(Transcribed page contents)

================

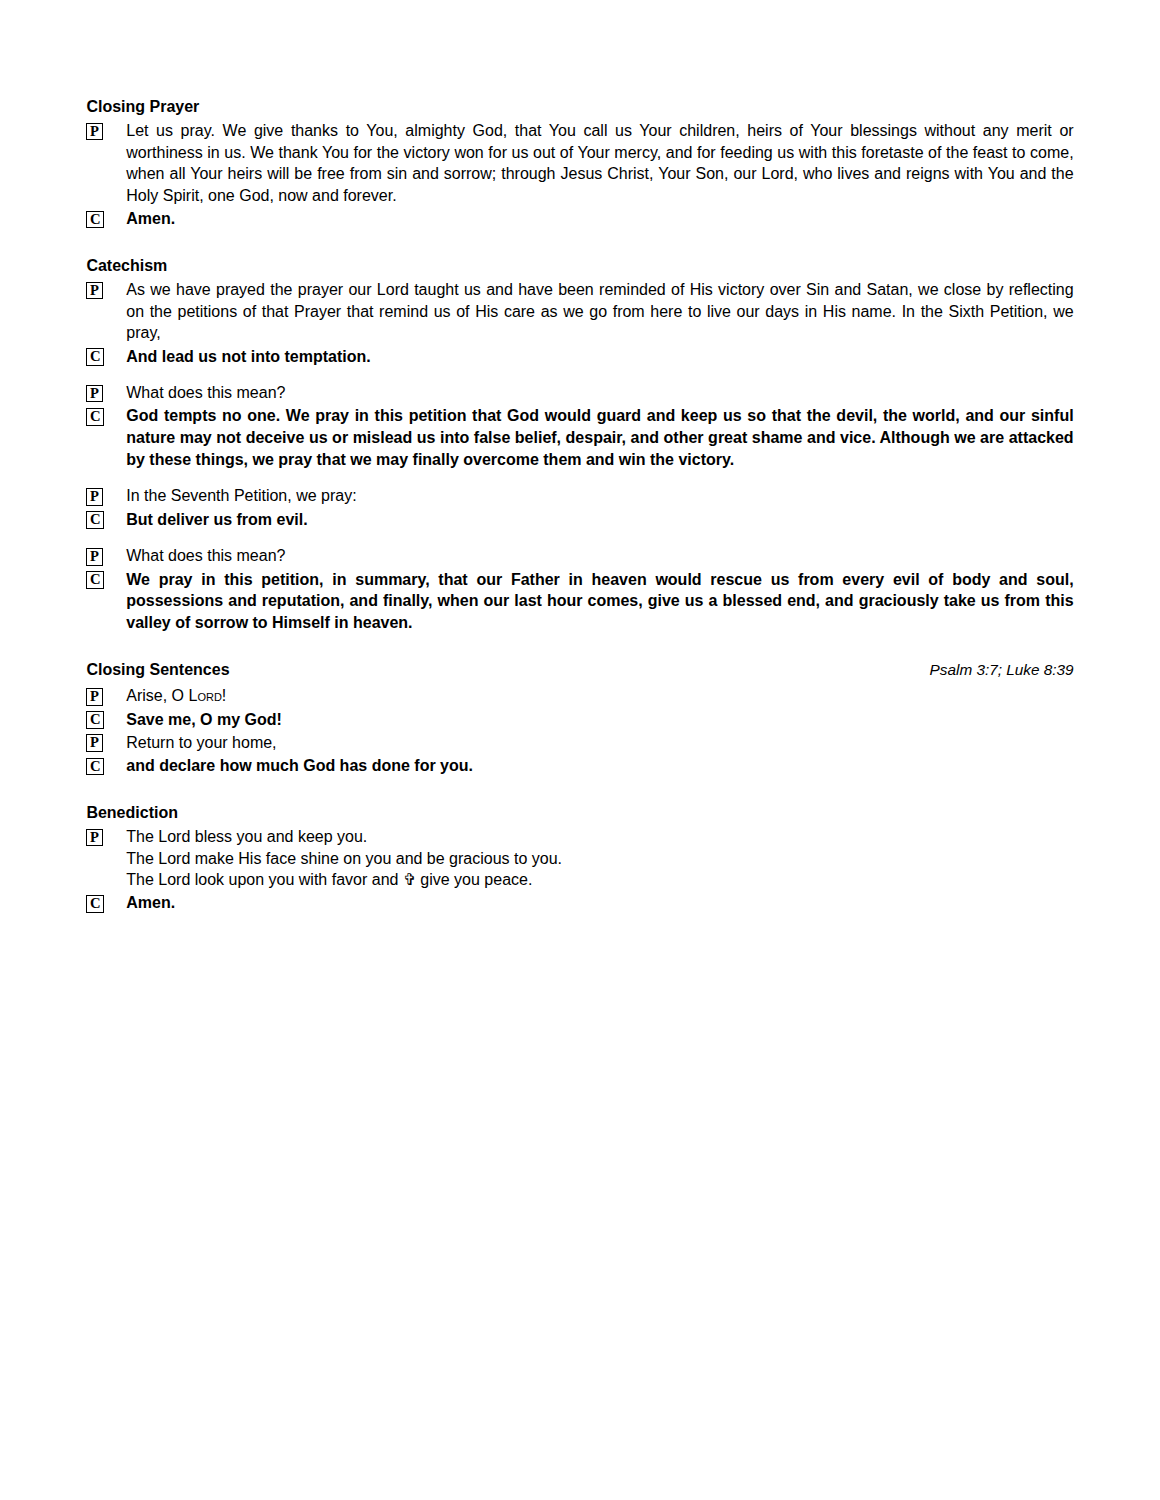Closing Prayer
P
Let us pray. We give thanks to You, almighty God, that You call us Your children, heirs of Your blessings without any merit or worthiness in us. We thank You for the victory won for us out of Your mercy, and for feeding us with this foretaste of the feast to come, when all Your heirs will be free from sin and sorrow; through Jesus Christ, Your Son, our Lord, who lives and reigns with You and the Holy Spirit, one God, now and forever.
C
Amen.
Catechism
P
As we have prayed the prayer our Lord taught us and have been reminded of His victory over Sin and Satan, we close by reflecting on the petitions of that Prayer that remind us of His care as we go from here to live our days in His name. In the Sixth Petition, we pray,
C
And lead us not into temptation.
P
What does this mean?
C
God tempts no one. We pray in this petition that God would guard and keep us so that the devil, the world, and our sinful nature may not deceive us or mislead us into false belief, despair, and other great shame and vice. Although we are attacked by these things, we pray that we may finally overcome them and win the victory.
P
In the Seventh Petition, we pray:
C
But deliver us from evil.
P
What does this mean?
C
We pray in this petition, in summary, that our Father in heaven would rescue us from every evil of body and soul, possessions and reputation, and finally, when our last hour comes, give us a blessed end, and graciously take us from this valley of sorrow to Himself in heaven.
Closing Sentences
Psalm 3:7; Luke 8:39
P
Arise, O Lord!
C
Save me, O my God!
P
Return to your home,
C
and declare how much God has done for you.
Benediction
P
The Lord bless you and keep you. The Lord make His face shine on you and be gracious to you. The Lord look upon you with favor and ✞ give you peace.
C
Amen.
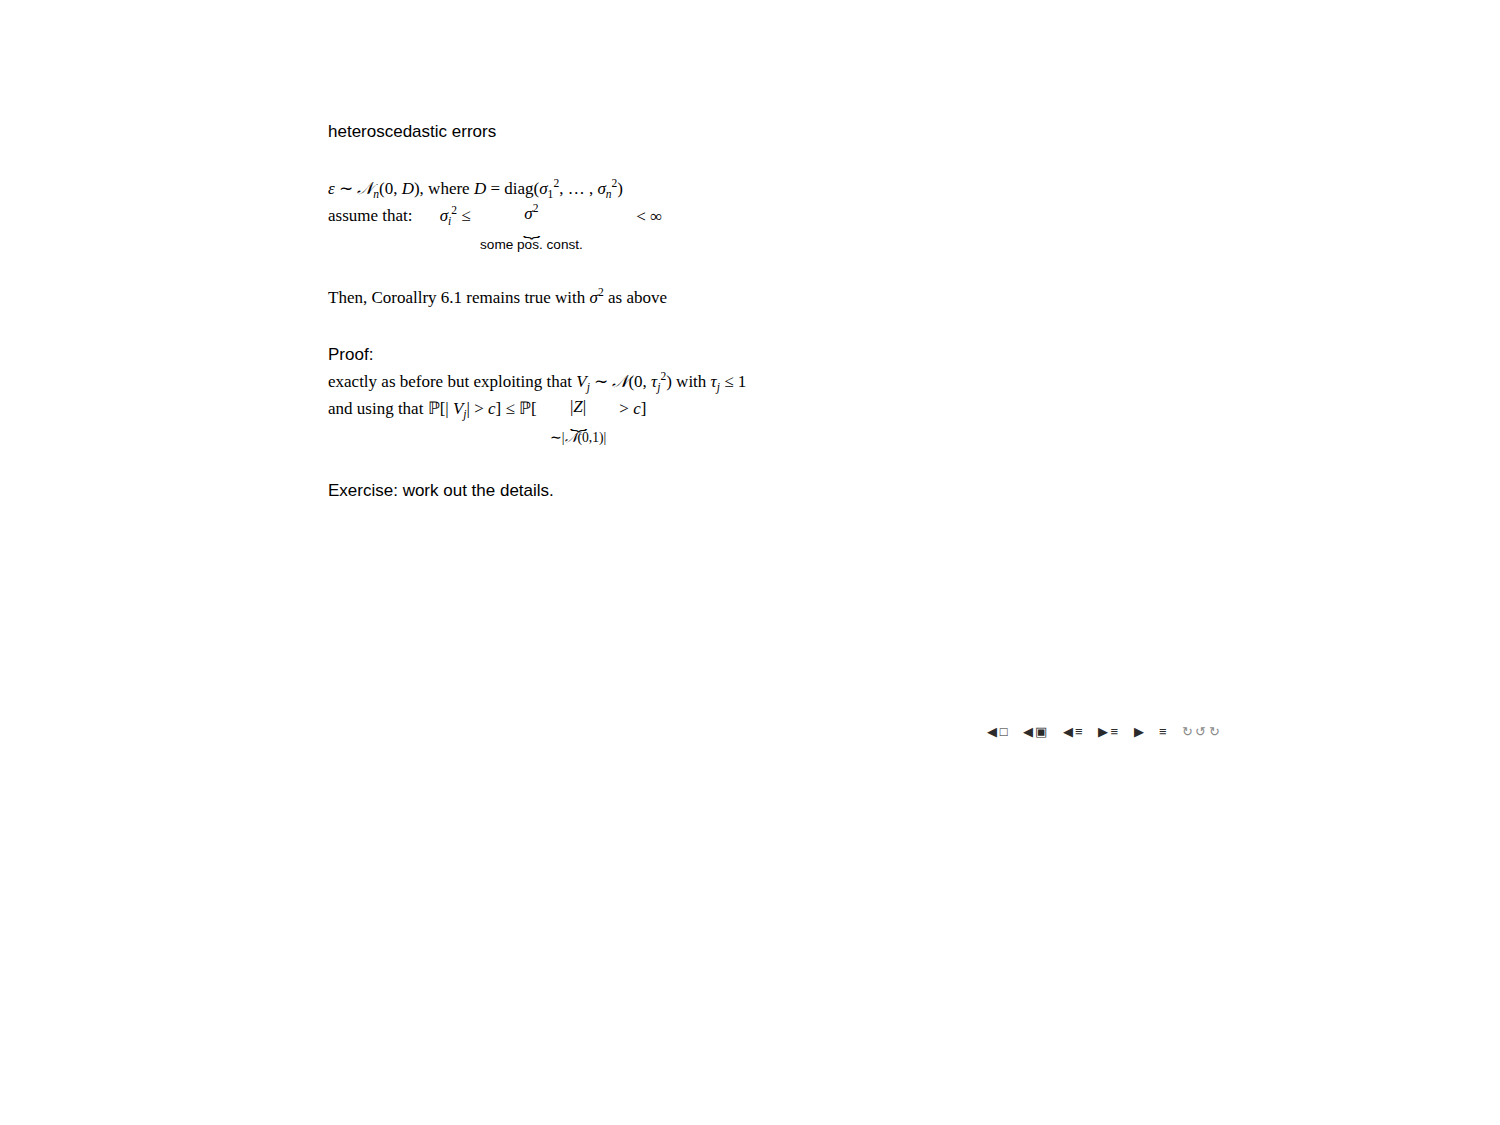heteroscedastic errors
ε ∼ 𝒩n(0, D), where D = diag(σ12, … , σn2)
assume that: σi2 ≤ σ2 ⏟ some pos. const. < ∞
Then, Coroallry 6.1 remains true with σ2 as above
Proof:
exactly as before but exploiting that Vj ∼ 𝒩(0, τj2) with τj ≤ 1
and using that ℙ[| Vj| > c] ≤ ℙ[ |Z| ⏟ ∼|𝒩(0,1)| > c]
Exercise: work out the details.
◀□ ◀▣ ◀≡ ▶≡ ▶ ≡ ↻↺↻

================

> Exercise instructions: Whenever the word "keep" shows up in a line of the entries above, copy that line.

> Answer area:
God tempts no one. We pray in this petition that God would guard and keep us so that the devil, the world, and our sinful nature may not deceive us or mislead us into false belief, despair, and other great shame and vice. Although we are attacked by these things, we pray that we may finally overcome them and win the victory.
The Lord bless you and keep you. The Lord make His face shine on you and be gracious to you. The Lord look upon you with favor and ✞ give you peace.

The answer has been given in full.